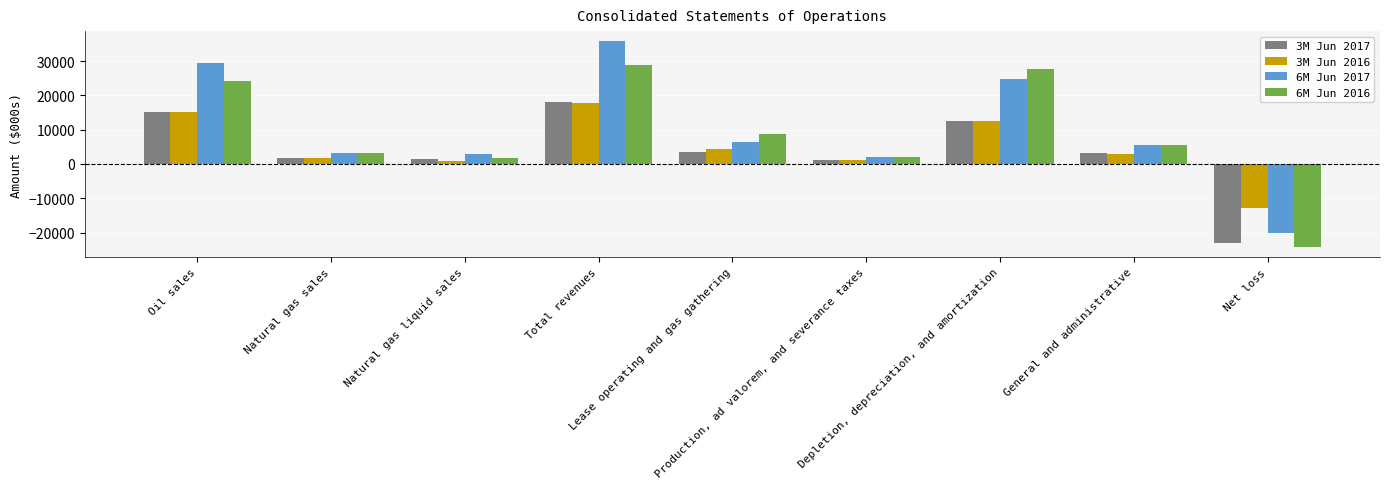

How many values in the 6M Jun 2017 series are below 5642?

4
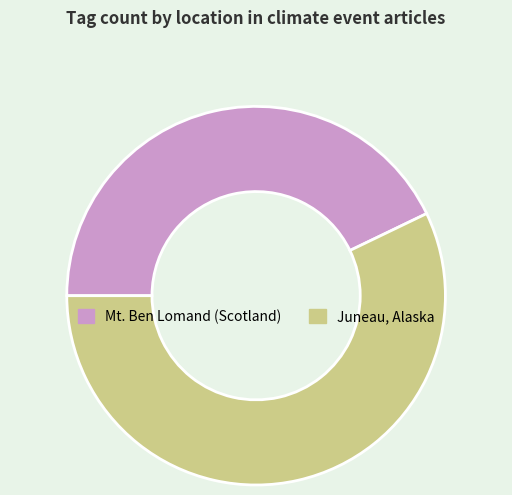

How many slices are in this pie chart?

2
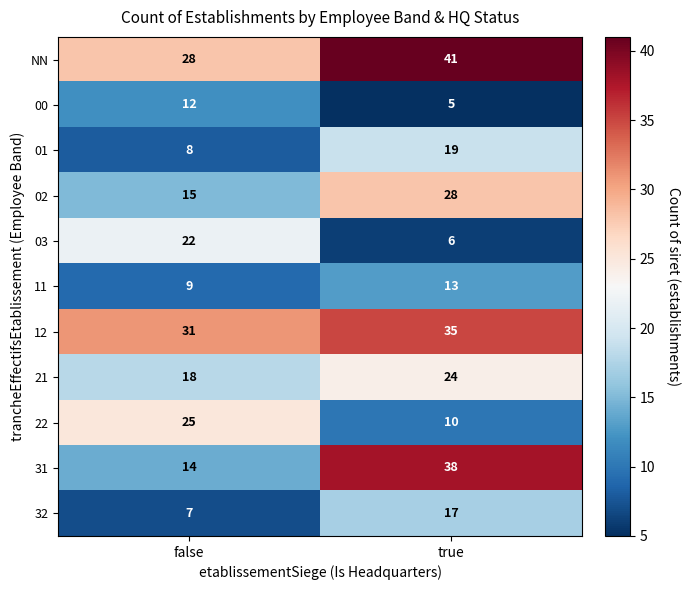

At which label is 32 closest to 12?

false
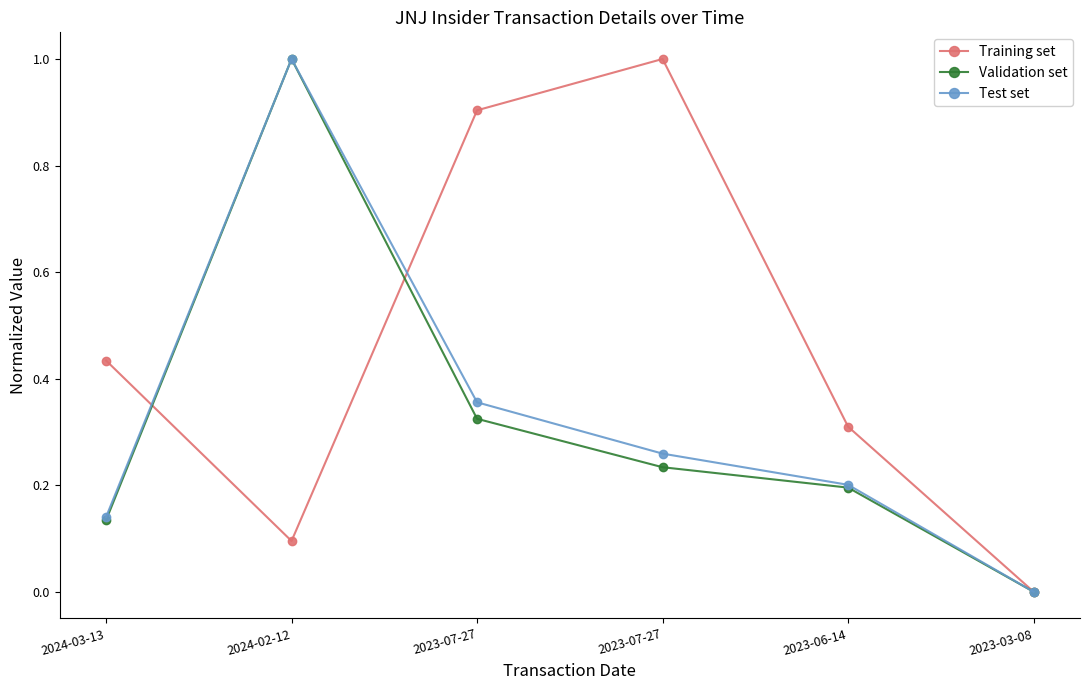

What are all the series names shown in the legend?

Training set, Validation set, Test set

◆ ◆ ◆ ◆ ◆

Rewrite everything from the line containing "What are all" down to the end of the records, changing "legend" to "key" and keeping all else the same.

Your response:
What are all the series names shown in the key?

Training set, Validation set, Test set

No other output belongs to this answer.